Students on college campuses often find themselves within a paradox. While they are in an environment that provides endless resources and knowledge, they are also incredibly prone to becoming lost in an academic-based version of reality.
In effect, students can forget how to civically engage in their communities outside of campus, which is exactly the principle of UW-Madison’s Wisconsin Idea – to improve people’s lives beyond the classroom.
A course from the Nelson Institute of Environmental Studies called “Building Food Justice Capacity in South Madison” aims to address this paradox by focusing on issues close to home in the nearby community of South Madison. It is an impactful project that is working to improve access to healthy food via sustainable, urban agriculture.
Even though it’s just two miles south of campus, south Madison is a place most students are unfamiliar with.
“Before this class I had few assumptions about South Madison. I never had reason to visit or think about the area,” said UW student Rebecca Cownan. “I believe that’s a combination of both my naivety and a fault of the University. I know from speaking with friends that I am not alone in my ignorance of the composition of campus’s surrounding communities.”
This fall, 14 students are enrolled in a service learning class called “Building Food Justice Capacity in South Madison.” In general, the project builds food justice capacity in South Madison by forging a network of entrepreneurship opportunities in the field of urban agriculture for formerly incarcerated citizens while improving healthy food access to the broader South Madison community.
It is a continuation of a project started in the fall of 2013, made possible by a generous grant from the Ira and Ineva Reilly Baldwin Wisconsin Idea Endowment.
The project works to understand and combat racial discrimination and food insecurity by working with community leaders. It was designed to address inequities in South Madison’s current food system, while at the same time establishing employment opportunities for former inmates.
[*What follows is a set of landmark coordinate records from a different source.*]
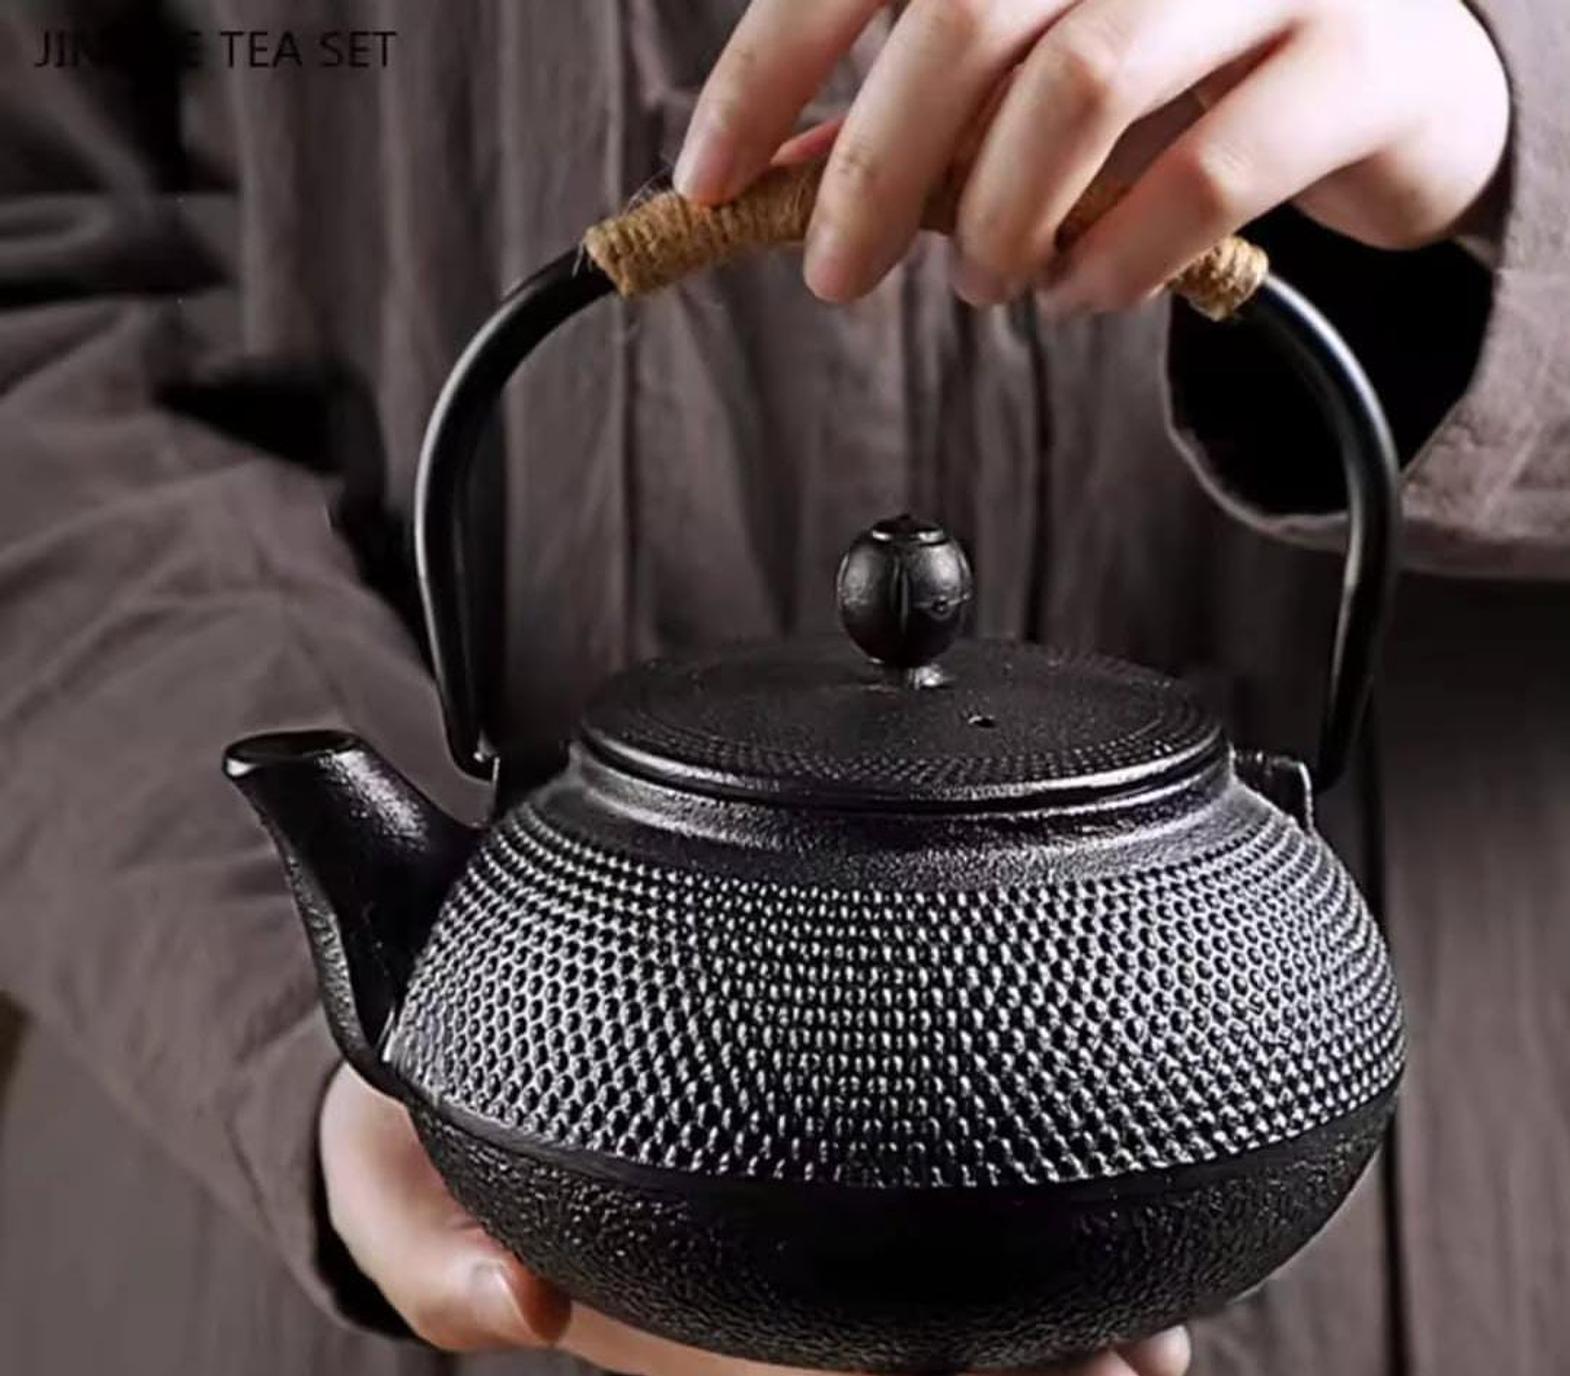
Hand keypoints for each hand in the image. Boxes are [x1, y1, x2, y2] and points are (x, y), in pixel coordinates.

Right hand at [320, 1065, 1189, 1375]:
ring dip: (1028, 1314)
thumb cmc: (414, 1159)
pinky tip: (1078, 1235)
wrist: (420, 1107)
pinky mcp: (776, 1186)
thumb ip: (440, 1266)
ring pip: (905, 1286)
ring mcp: (758, 1242)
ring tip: (1158, 1339)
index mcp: (642, 1295)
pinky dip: (983, 1234)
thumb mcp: (399, 1212)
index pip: (769, 1352)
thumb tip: (512, 1311)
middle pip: (873, 1335)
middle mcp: (724, 1283)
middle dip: (1003, 1367)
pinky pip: (889, 1218)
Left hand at [674, 0, 1509, 309]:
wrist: (1389, 74)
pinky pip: (1211, 172)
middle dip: (876, 172)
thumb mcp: (1036, 73)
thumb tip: (783, 178)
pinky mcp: (1361, 57)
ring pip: (1086, 82)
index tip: (712, 179)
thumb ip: (924, 111)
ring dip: (1002, 220)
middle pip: (968, 14)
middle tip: (837, 276)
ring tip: (984, 282)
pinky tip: (1082, 294)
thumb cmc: (1183, 69)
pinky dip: (1118, 261)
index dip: (773, 65)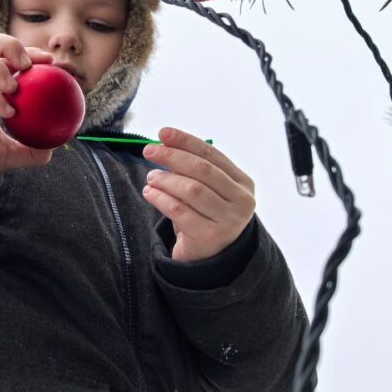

This semester, students are collaborating with community leaders to recruit two formerly incarcerated men who will train in commercial urban agriculture.
Perhaps the most rewarding aspect of the class is the face-to-face connections. Students regularly visit and volunteer at organizations in the South Madison community such as feed kitchens, community dinners and leadership development meetings for incarcerated men, which are part of the ManUp program ran by the Nehemiah Center.
“One of the best parts of the ManUp meeting was that I was finally able to put a face to the formerly incarcerated individuals we talk so much about,” explained UW student Hallie Duffy. “I found it extremely rewarding to be able to sit with men with whom I superficially had very little in common with and be able to talk openly about difficult issues regarding race and incarceration. Seeing their willingness to bring us into an intimate discussion about issues that affect them so personally was humbling.”
Students are also working to promote the South Madison Farmers’ Market, where the future farmers will sell their produce.
The market is one of the only sources of fresh produce in the South Madison community. It is a valuable asset, considering that nearly 26,000 Dane County residents reside within a food desert, as defined by the USDA. Most of these residents are minorities.
The issues of race and incarceration are echoed in this semester’s Go Big Read book selection, Just Mercy by Bryan Stevenson. The class was among one of 170 courses that read Just Mercy this semester, setting a record participation in the Go Big Read program. Stevenson’s book narrates disturbing cases of racial discrimination and blatant injustices in our nation’s legal and criminal justice systems.
According to the Race To Equity report by the Wisconsin Council on Children & Families, Wisconsin and Dane County are home to some of the widest arrest and incarceration disparities in the country. For example, in 2012, African American adults were arrested in Dane County at a rate more than eight times that of whites.
“It’s easy to believe racism and terrorism against blacks isn’t prevalent when you grow up in a white, suburban area of Minnesota and go to college at a university with 70 percent white students,” said Cowan. “Just Mercy, in combination with the ManUp meeting, put real faces, stories and names to the issues.”
This class allows students to step outside of academic boundaries and actively address themes and issues present in the book. The social interactions provide for a deeper understanding of racial issues that are connected to their local communities.
“My increased exposure to the incarceration system has truly changed my thoughts on incrimination and our justice system,” said UW student Maggie Agnew. “I’m thankful our class is addressing issues that I would’ve otherwise been pretty unaware of. By sponsoring two previously incarcerated men for a opportunity with urban agriculture, we are addressing the issue in an impactful way.”
Building Food Justice Capacity in South Madison not only aims to promote justice through food, but it also encourages students to try and understand the root of these problems by asking why these injustices and inequities exist in the first place.
“People know that there are problems with the system, but they are so ingrained that we don’t know how to address them,” said Duffy.
This class gives students the opportunity to begin addressing food inequity and racial disparities through conversations and experiences in their own communities.
“We may not have the resources or time to contribute as much as Stevenson did, but that does not mean we cannot make a difference,” stated UW student Abe Lenoch. “I hope that the remainder of the semester allows us to create a little more justice for the Man Up members and the South Madison community as a whole.”